◆ What the exercise asks:
Please transcribe the listing below in full and word for word, without its pictures.

□ □ □ □

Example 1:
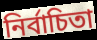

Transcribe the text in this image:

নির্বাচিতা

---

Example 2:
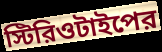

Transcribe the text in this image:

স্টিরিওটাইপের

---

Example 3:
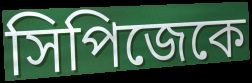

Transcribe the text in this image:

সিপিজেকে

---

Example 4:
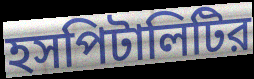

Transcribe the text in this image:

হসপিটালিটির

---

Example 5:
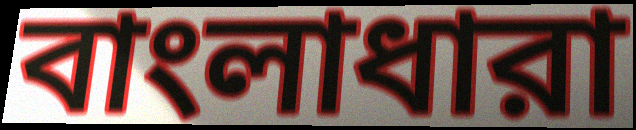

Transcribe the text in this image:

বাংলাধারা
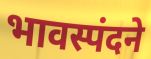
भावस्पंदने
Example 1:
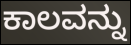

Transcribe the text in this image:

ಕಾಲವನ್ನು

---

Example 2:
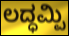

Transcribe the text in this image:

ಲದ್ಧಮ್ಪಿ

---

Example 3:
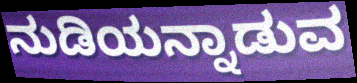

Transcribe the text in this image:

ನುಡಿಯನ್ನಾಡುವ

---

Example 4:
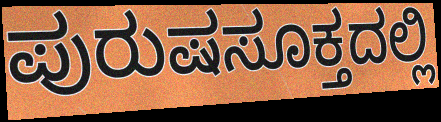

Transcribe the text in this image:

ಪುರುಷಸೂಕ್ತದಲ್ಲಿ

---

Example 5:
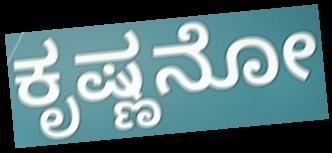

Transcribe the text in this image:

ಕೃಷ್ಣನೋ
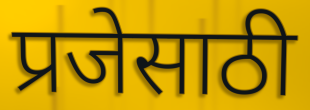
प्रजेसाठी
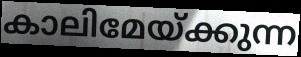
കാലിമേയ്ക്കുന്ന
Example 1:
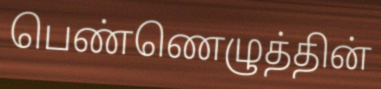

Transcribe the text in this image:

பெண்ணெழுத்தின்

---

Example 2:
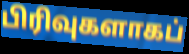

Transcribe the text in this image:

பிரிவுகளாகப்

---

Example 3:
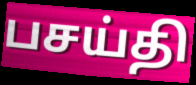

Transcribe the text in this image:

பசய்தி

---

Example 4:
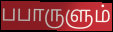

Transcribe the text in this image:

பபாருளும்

□ □ □ □

◆ Exercise solution:
Example 1:

Transcribe the text in this image:

নির্বাচিতা

---

Example 2:

Transcribe the text in this image:

স্টিরিওটাইপের

---

Example 3:

Transcribe the text in this image:

সিপিজেকে

---

Example 4:

Transcribe the text in this image:

হসপিটালিটির

---

Example 5:

Transcribe the text in this image:

বাংলাধারা
भावस्पंदने
Example 1:

Transcribe the text in this image:

ಕಾಲವನ್ನು

---

Example 2:

Transcribe the text in this image:

ಲದ್ಧಮ್ಪಿ

---

Example 3:

Transcribe the text in this image:

ನುಡಿಯನ್ನಾಡುವ

---

Example 4:

Transcribe the text in this image:

ಪುರುಷಸೂಕ್ತದಲ್ಲಿ

---

Example 5:

Transcribe the text in this image:

ಕೃಷ್ಣನೋ
प्रजेसाठी
കാലിമേയ്ക്കുന്ന
Example 1:

Transcribe the text in this image:

பெண்ணெழுத்தின்

---

Example 2:

Transcribe the text in this image:

பிரிவுகளாகப்

---

Example 3:

Transcribe the text in this image:

பசய்தி

---

Example 4:

Transcribe the text in this image:

பபாருளும்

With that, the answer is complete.